When he finished with a duck he would then release it and at the very end I was even allowed to release a duck!
The tunnel

The tunnel

Day 2:
Today was going to be a full day at Slimbridge, but our trip was cut short due to the hurricane called St Jude that was forecast to hit our area at about midnight. That only left us from 9:30 to midday to see all the species we wanted to see. We decided to head straight to the hides and we were so quick that we were the first visitors out there! The first hide we went to was the kingfisher hide that (due to the tides) overlooked a flooded field and a bank that kingfishers nest in. In the field there was a wide variety of birds, such as Rook, Barnacle Geese, Canada Geese, Ruff, Lapwings, Pochard, Wigeon and a Cormorant that flew over.

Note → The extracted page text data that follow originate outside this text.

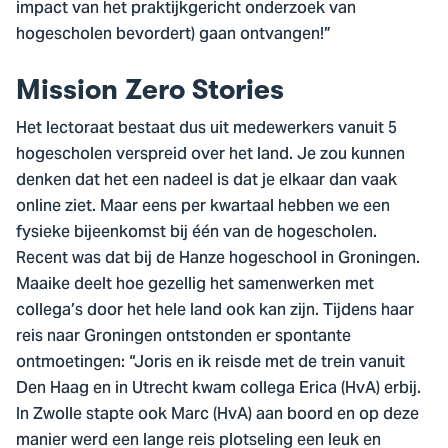
impact van het praktijkgericht onderzoek van
hogescholen bevordert) gaan ontvangen!”
Mission Zero Stories
Het lectoraat bestaat dus uit medewerkers vanuit 5
hogescholen verspreid over het land. Je zou kunnen
denken dat het een nadeel is dat je elkaar dan vaak
online ziet. Maar eens per kwartaal hebben we een
fysieke bijeenkomst bij één van de hogescholen.
Recent was dat bij de Hanze hogeschool in Groningen.
Maaike deelt hoe gezellig het samenwerken met
collega’s door het hele land ook kan zijn. Tijdens haar
reis naar Groningen ontstonden er spontante
ontmoetingen: “Joris en ik reisde met de trein vanuit
Den Haag en in Utrecht kwam collega Erica (HvA) erbij.
In Zwolle stapte ook Marc (HvA) aan boord en op deze
manier werd een lange reis plotseling een leuk en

There was a medium sized flock of Starlings in the neighbouring trees, as were Jackdaws. In the lake in front of the kingfisher bank, there were mallards, Coots, Shovelers and one Gadwall. In the next hide there was roughly the same layout as the kingfisher hide, except there was no kingfisher nest bank. We saw some Teal dabbling in a tyre track that was filled with water and a family of mergansers were fishing at the back of the lake near to the estuary. The best bird there was clearly the Common Crane (also called the Eurasian Crane) that I spotted flying over the estuary. Only one of those cranes is actually wild, the others are ringed and part of a special breeding programme.

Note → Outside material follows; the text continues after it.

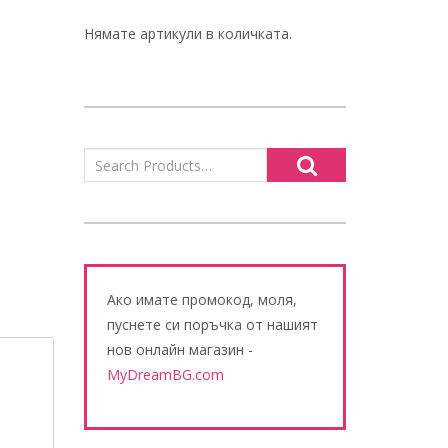
Нямате артикули в количката.
Ако имате промокод, моля,
пуснете си поръчка от нашият
нов онлайн магазин -
MyDreamBG.com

The last hide we went to was the Zeiss hide, where the Bittern and the Baird’s Sandpiper were seen the other day. Close to that hide there is brilliant habitat for Bitterns, but all that we could see there today was a feeding Shoveler and a Moorhen. Further out however, we could see tonnes of ducks and waders with the help of a terrific telescope. Among the Wigeon, I could see some Black Tailed Godwits and Greenshank, and also my first views of Redshank, Dunlin, Golden Plover and my favourite, a Spotted Redshank! In the estuary we saw the Common Cranes again, feeding with a group of Great Black Backed Gulls. We also saw a Snipe fly overhead and a Peregrine Falcon keeping a look out on a fence post. One of the most interesting sights of they day though, was when a man drove behind all the waterfowl in a Quad bike and made them all fly up into the air! Before we knew it though it was time to leave, but I can say that it was a truly memorable experience!